The extraction medical entity comprises the following specific steps: preprocessing clinical medical text data, cleaning and cutting long text; the method comprises the steps of performing word segmentation by adopting a dictionary file of a BERT model, obtaining a word element set with the length of N, constructing a span matrix with the length of N for encoding an entity tag, wherein a subscript value span [ start ] [ end ] =C of the matrix, wherein [ start ] [ end ] represents a start-stop range of a text corresponding to a medical entity, C represents an entity category, and C=0 represents a non-entity text; obtaining an entity type logic score of a text fragment corresponding to span [ start ] [ end ] by taking the fine-tuned MC-Bert as embedding, wherein the score is larger than a threshold alpha and is regarded as an effective entity;

and determining the relationship between the marked effective entities through the following formula:

Wherein M represents the total number of entity relation categories, p _i represents the context vector represented by the ith entity pair, d _i represents the relative distance feature vector between the ith entity pair, and the character degrees represent the vector cascading operation;

The context vector represented by the entity pair is:

In the method, in the process of the invention, And/>Representing the head-to-tail eigenvector of the head entity in the ith entity,/>And/>And representing the head and tail feature vectors of the tail entity in the ith entity pair, wherein the feature vectors are obtained from token set coding vectors X _N, and the model is guided to learn the implicit relation between the medical entity pairs by constructing positive and negative samples, so that the model can only judge the entity pairs with the fact medical relation.

2. The method of claim 1, wherein the public medical information extraction dataset is a CHIP2020 chinese medical text named entity identification, chinese medical entity relationship extraction dataset, a CCKS2020 medical named entity identification, a medical entity and attribute extraction dataset.

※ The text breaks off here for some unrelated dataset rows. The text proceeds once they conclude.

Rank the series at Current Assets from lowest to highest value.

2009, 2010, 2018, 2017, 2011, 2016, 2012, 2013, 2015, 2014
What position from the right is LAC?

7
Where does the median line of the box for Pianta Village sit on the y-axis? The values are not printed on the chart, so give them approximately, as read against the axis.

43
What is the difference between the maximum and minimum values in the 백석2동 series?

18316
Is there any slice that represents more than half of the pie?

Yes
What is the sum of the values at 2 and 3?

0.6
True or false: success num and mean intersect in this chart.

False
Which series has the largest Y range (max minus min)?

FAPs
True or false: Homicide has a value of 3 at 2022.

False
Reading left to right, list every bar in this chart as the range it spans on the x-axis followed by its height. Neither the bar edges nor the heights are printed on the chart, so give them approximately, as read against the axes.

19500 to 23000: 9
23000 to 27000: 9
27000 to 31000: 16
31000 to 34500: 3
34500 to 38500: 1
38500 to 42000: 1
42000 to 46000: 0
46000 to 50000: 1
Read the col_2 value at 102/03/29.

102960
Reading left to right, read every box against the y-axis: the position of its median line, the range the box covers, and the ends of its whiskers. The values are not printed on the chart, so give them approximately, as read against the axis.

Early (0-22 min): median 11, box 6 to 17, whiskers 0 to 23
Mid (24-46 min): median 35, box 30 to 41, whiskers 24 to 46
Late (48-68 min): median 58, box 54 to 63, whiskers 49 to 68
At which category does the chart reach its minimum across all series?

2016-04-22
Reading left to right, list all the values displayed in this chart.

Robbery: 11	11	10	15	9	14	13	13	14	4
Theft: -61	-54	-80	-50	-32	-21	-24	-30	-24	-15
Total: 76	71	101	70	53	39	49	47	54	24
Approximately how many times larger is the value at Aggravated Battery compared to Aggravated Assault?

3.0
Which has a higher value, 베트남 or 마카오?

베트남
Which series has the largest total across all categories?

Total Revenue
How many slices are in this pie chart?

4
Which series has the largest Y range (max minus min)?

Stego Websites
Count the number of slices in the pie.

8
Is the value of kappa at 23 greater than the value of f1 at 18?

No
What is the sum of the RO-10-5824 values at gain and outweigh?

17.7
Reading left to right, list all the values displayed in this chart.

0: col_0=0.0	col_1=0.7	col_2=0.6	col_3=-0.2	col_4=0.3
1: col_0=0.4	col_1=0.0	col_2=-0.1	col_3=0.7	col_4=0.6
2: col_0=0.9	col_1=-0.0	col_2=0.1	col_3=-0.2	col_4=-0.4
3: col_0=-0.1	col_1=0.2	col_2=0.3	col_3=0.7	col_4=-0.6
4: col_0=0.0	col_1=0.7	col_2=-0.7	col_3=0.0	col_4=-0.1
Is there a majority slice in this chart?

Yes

3. A medical text data processing method according to claim 1, wherein labeling entity type tags mainly comprises: the specific part Body part of the affected part, obvious patient indexes Symptom, growth and development indexes BMI, specific position direction of the affected part, disease name Disease, sampling data Sample, disease progress Change, attribute Feature, stimulus element INCENTIVE, time and Disease stage Degree, wherein the type of a symptom marking entity is added with a-number in front to indicate that the patient does not have the symptom or the sign, the relation among the entities is expressed in an orderly pair mode, and the specific marking method comprises the following steps:

4. The method of claim 1, wherein the relative distance feature vector between the pair of entities is:

d_i＝Linear(|s_i2―e_i1|)

In the formula, s _i2、e_i1 represents feature vectors of the ith entity in BERT position coding of the tail entity and the head entity respectively, the two vectors represent relative position relations of two medical entities in the entity pair after subtracting absolute values, and a Linear (·) function represents further nonlinear mapping of the position vectors of the entity pair through a full connection layer.

5. The medical text data processing method according to claim 1, wherein the extracted medical entity and medical entity relationship are traversed, the medical entity with overlong text is removed, the entity pair with the medical relationship is visualized and stored in { head entity-medical relationship, tail entity } format, and the independently existing medical entity is visualized and stored in { entity type, entity value } format.

6. A medical text data processing apparatus, comprising:

the apparatus performs and implements the medical text data processing method according to any one of claims 1 to 5.